> **Problem description**: In the data below, how many lines contain the string "được"? Give only the number.

> **Source data**:
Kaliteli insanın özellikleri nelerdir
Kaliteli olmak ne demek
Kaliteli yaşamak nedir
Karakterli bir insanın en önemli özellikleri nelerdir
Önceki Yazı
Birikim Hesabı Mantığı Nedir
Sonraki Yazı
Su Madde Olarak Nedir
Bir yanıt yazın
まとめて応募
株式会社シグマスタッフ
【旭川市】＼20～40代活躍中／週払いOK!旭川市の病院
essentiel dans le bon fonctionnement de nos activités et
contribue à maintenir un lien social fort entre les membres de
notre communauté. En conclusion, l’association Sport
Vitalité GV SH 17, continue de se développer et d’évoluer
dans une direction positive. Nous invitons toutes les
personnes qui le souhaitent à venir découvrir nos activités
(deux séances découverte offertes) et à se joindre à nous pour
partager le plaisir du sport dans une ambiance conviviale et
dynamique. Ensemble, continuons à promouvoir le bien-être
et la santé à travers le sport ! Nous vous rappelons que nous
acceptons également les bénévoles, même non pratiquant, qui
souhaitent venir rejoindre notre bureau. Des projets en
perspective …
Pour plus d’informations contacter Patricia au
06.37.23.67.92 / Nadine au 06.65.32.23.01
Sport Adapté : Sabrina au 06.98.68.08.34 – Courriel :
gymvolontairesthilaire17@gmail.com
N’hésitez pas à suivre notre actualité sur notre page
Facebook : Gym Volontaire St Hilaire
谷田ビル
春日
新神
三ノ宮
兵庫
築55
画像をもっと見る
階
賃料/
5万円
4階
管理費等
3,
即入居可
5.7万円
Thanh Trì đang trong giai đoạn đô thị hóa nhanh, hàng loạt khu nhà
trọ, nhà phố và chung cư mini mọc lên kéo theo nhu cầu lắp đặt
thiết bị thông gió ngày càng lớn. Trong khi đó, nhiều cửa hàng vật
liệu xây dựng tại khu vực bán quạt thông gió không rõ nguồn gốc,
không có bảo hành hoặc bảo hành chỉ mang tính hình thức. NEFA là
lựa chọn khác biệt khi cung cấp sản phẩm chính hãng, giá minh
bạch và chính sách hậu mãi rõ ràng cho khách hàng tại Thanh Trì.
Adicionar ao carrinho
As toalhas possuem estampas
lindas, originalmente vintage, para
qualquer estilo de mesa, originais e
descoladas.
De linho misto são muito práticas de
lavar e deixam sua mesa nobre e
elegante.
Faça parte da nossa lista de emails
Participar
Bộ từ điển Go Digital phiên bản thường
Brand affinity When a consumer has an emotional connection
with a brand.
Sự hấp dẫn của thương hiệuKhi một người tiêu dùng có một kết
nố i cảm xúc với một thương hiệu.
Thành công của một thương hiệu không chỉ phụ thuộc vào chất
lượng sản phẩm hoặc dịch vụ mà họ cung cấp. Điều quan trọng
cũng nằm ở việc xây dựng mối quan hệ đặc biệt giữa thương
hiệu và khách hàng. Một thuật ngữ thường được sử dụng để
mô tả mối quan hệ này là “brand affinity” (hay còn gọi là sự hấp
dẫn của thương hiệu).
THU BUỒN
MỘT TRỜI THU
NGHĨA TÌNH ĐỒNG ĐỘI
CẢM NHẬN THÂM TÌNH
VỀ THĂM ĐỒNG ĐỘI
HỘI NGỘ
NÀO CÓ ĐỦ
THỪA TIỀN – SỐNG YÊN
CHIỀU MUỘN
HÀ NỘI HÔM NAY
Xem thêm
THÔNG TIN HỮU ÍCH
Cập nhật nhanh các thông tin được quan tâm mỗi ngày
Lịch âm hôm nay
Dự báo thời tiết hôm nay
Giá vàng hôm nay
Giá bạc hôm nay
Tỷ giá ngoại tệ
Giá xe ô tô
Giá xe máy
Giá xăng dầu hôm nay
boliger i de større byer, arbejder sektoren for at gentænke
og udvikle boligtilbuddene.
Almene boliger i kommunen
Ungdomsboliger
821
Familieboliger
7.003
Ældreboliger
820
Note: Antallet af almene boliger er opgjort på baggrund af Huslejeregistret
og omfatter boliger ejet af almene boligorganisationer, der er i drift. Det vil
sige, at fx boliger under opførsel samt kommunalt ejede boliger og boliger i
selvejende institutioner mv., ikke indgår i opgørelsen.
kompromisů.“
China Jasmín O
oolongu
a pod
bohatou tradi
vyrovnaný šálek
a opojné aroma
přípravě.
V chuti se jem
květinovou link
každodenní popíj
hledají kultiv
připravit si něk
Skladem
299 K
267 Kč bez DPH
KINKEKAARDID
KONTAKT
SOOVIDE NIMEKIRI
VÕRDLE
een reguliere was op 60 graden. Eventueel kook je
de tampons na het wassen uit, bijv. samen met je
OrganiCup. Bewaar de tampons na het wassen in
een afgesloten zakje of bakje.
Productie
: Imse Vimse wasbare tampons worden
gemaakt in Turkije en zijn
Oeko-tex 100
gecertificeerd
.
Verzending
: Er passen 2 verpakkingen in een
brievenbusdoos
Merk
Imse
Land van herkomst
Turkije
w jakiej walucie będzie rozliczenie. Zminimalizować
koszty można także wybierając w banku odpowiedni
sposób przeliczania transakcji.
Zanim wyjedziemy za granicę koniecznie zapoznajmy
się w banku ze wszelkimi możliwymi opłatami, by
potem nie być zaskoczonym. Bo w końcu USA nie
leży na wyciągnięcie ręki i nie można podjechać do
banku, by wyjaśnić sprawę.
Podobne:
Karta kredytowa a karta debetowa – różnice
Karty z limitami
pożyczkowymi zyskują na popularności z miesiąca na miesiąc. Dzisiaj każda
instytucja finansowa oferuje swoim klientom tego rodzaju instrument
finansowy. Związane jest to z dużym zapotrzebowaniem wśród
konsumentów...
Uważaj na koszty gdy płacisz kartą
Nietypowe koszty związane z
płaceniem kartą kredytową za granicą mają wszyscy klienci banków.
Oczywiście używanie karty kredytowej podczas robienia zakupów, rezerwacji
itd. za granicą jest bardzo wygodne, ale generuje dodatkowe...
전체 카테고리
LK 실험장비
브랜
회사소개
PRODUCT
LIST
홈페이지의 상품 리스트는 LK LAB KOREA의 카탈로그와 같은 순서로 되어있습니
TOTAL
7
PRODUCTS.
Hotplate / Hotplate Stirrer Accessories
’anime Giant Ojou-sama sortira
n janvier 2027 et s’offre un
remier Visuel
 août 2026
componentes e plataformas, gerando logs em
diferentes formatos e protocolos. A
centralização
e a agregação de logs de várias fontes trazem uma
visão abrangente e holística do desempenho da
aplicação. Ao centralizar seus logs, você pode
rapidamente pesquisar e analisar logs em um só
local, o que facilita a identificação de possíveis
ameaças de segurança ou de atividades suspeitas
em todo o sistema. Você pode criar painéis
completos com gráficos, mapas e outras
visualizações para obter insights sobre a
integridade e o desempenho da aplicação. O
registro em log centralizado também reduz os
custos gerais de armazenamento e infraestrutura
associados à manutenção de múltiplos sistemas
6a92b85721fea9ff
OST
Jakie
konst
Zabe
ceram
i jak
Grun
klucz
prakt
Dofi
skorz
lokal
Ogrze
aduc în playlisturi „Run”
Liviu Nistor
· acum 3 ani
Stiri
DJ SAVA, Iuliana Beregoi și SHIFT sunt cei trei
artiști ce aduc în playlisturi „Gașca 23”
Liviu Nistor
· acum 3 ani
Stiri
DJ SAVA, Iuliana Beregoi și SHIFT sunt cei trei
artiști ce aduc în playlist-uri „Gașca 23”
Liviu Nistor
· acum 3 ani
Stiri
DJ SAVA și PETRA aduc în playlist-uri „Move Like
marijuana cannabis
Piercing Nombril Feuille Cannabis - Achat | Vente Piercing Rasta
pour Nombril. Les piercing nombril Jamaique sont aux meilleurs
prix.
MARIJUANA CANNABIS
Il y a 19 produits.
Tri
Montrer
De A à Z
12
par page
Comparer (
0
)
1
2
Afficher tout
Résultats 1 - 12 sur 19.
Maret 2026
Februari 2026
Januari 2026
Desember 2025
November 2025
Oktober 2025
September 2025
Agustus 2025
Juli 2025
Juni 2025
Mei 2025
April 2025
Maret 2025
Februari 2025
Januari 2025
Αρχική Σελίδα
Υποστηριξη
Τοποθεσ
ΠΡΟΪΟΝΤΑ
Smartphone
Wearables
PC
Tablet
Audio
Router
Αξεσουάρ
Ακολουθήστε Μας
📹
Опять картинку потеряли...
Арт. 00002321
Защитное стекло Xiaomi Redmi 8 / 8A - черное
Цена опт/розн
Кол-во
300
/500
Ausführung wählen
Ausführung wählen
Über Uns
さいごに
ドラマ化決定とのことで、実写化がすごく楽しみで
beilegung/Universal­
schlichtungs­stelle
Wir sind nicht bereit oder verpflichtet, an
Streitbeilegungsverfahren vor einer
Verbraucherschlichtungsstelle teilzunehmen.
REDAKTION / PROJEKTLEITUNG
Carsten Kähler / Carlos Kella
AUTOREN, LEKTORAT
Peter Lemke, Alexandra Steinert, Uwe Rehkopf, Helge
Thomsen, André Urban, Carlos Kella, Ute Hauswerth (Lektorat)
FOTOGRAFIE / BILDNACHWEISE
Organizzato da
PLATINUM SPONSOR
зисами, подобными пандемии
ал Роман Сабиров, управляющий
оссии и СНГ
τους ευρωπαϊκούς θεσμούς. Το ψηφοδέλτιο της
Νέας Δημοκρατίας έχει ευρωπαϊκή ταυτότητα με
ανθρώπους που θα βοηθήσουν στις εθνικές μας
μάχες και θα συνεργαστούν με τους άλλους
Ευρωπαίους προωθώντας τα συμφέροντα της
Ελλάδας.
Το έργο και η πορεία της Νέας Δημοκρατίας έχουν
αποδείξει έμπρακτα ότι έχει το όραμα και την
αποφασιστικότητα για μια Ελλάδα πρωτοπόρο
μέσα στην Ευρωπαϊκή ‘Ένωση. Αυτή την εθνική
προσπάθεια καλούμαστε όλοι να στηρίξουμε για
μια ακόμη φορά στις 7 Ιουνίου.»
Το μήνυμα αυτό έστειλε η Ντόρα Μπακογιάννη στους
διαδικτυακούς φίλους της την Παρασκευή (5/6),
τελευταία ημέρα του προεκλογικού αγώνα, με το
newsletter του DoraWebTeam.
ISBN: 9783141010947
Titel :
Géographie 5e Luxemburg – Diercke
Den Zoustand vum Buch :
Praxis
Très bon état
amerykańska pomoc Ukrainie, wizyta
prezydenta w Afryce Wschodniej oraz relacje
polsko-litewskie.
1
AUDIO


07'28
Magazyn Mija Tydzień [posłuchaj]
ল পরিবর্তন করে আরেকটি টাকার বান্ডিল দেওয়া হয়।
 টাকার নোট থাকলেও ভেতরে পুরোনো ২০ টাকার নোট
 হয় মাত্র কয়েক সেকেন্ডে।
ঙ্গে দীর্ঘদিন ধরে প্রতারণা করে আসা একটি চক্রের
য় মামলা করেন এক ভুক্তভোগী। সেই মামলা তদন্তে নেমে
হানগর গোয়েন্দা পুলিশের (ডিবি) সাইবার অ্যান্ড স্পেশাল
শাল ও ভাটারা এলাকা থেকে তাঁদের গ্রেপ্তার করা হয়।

> **Output for this exercise**: 2